Jacinto do Prado Coelho

“ Mais pungente ainda que a ideia da Morte é a sensação de que a vida consiste numa série de mortes sucessivas, de que o tempo é irreversível.[…] Assim, angustiado perante o Destino mudo que o arrasta na voragem, Reis procura na sabedoria dos antigos um remédio para os seus males. Também os gregos sofreram agudamente a caducidade e o peso da Moira cruel. Simplesmente, optaram por aceitar com altivez o destino que lhes era imposto. […] Embora com tintas de estoicismo, devido talvez ao facto de ser Horácio o seu autor de cabeceira, Reis formula uma filosofia de vida cuja orientação é, na verdade, epicurista.[…] O homem de sabedoria edifica-se, conquista a autonomia interior na restrita área de liberdade que lhe ficou. Essa conquista começa por um acto de abdicação. […] O segundo objectivo é evitar as ciladas da Fortuna, depurando a alma de instintos e paixões que nos prendam ao transitório, alienando a nossa vida. Com Epicuro, o filósofo da «cariciosa voz terrestre», que via tranquilamente a vida «à distância a que está», digno como um deus, aprendeu Reis que a ataraxia é a primeira condição de felicidade. A ataraxia, note-se, não implica para Epicuro ausência de prazer mas indiferença perante todo o prazer que nos compromete, colocando-nos na dependência dos outros ou das coisas. Além da sensação elementar de existir, os prazeres tipicamente epicuristas são espirituais, como a volúpia levemente melancólica do passado. Na poesia de Reis é constante a desconfiança perante a Fortuna, os sentimentos fortes, o prazer. […] Moralistas ambos, tanto Reis como Horácio, fundam a sua filosofia prática na reflexão sobre o fluir do tempo, a inanidade dos bens terrenos, os enganos da Fortuna e a Morte.”
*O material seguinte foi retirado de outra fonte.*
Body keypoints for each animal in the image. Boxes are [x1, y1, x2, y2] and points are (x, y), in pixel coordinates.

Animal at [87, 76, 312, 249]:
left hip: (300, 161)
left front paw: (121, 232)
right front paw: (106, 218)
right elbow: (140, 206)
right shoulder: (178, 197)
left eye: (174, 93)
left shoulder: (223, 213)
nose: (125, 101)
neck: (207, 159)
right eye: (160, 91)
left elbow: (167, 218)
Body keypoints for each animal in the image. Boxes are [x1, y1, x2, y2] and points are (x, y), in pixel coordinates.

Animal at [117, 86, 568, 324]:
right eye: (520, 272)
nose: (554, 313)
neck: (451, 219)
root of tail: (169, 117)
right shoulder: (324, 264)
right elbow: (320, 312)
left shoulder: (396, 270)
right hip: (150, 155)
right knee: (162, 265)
E ainda, sobre o Neopaganismo e o Fatum, Jacinto do Prado Coelho, escreveu:

“ Na poesia revela uma formação literária clássica. O seu conceito de vida terrena e extraterrena aparenta-se, em linhas gerais, com o homérico. Simplesmente, é um pagão que duvida, ou não fosse discípulo de Caeiro e condiscípulo de Pessoa…
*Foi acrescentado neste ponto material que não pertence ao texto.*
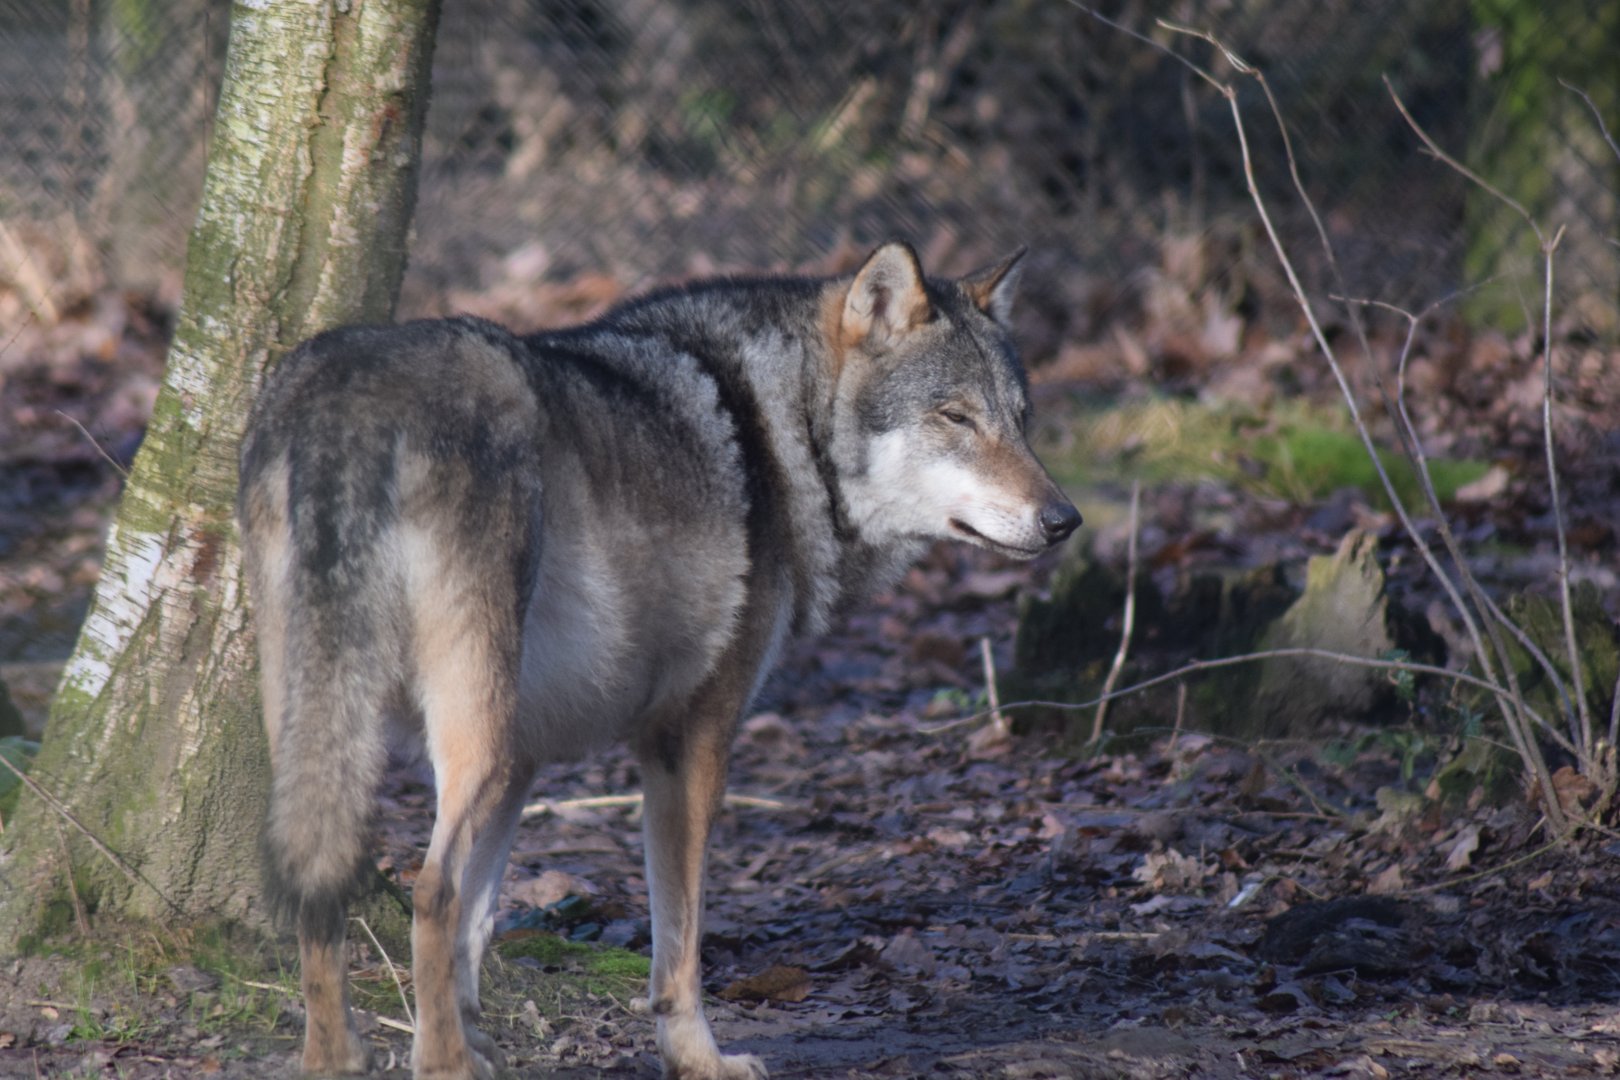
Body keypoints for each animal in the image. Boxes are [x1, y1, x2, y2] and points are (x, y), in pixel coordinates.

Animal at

   Lá em cima, no Olimpo, em banquetes ao som de música inefável, divertem-se eternamente os deuses. Repetem sempre os mesmos gestos, como o Sol percorre sempre a mesma rota, como a perene maré enche e esvazia incansavelmente. O ritmo do seu viver é o «ritmo das ninfas repetido, / Quando, sob o arvoredo, / Batem o som da dança».
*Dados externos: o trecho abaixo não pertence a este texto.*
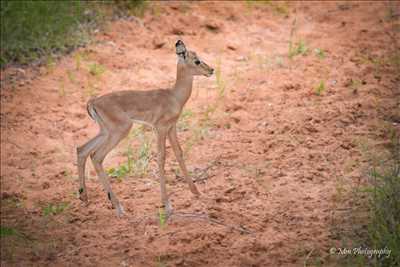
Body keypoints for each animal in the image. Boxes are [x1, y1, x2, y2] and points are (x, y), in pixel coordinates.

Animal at [78, 40, 216, 218]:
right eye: (197, 61)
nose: (211, 70)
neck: (173, 96)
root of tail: (93, 101)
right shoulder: (160, 128)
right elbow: (161, 158)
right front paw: (168, 205)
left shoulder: (171, 127)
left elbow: (179, 153)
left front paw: (196, 192)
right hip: (119, 131)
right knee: (96, 156)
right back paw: (119, 208)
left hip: (105, 132)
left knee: (82, 150)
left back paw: (84, 197)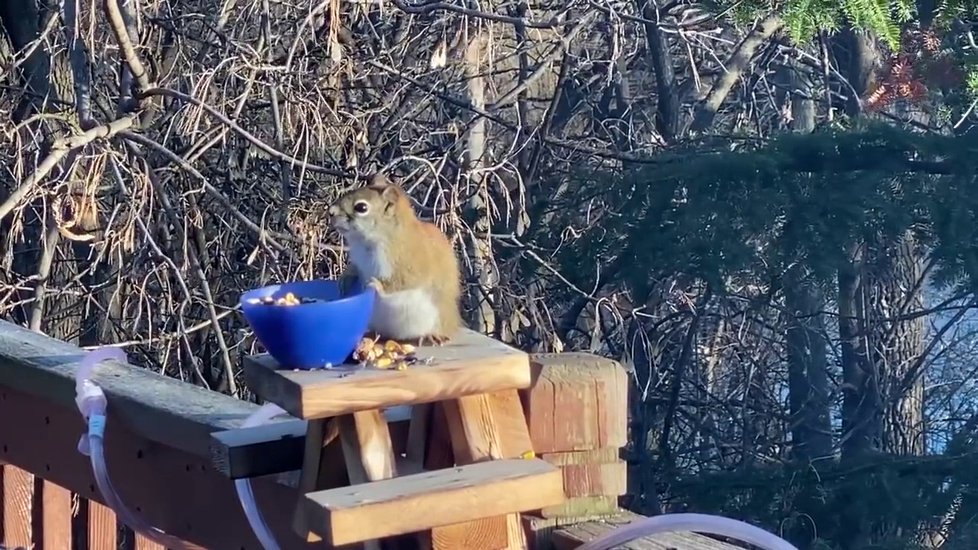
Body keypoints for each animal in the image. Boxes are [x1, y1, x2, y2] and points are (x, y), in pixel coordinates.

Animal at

   Em Reis a concepção dos deuses é vária e incerta. Vivem perto de nós, «tranquilos e imediatos», nos rios, nos campos e nos bosques. […] Acima de nós e dos deuses, Reis pressente uma força maior, uma entidade implacável a que todos obedecemos: o Fado. Nem a vastidão vã do firmamento é livre: os próprios astros, como nós passageiros, estão submetidos à lei comum. O Fado dita os nossos passos da nossa breve carreira, ao fim da qual se encontra a Morte.”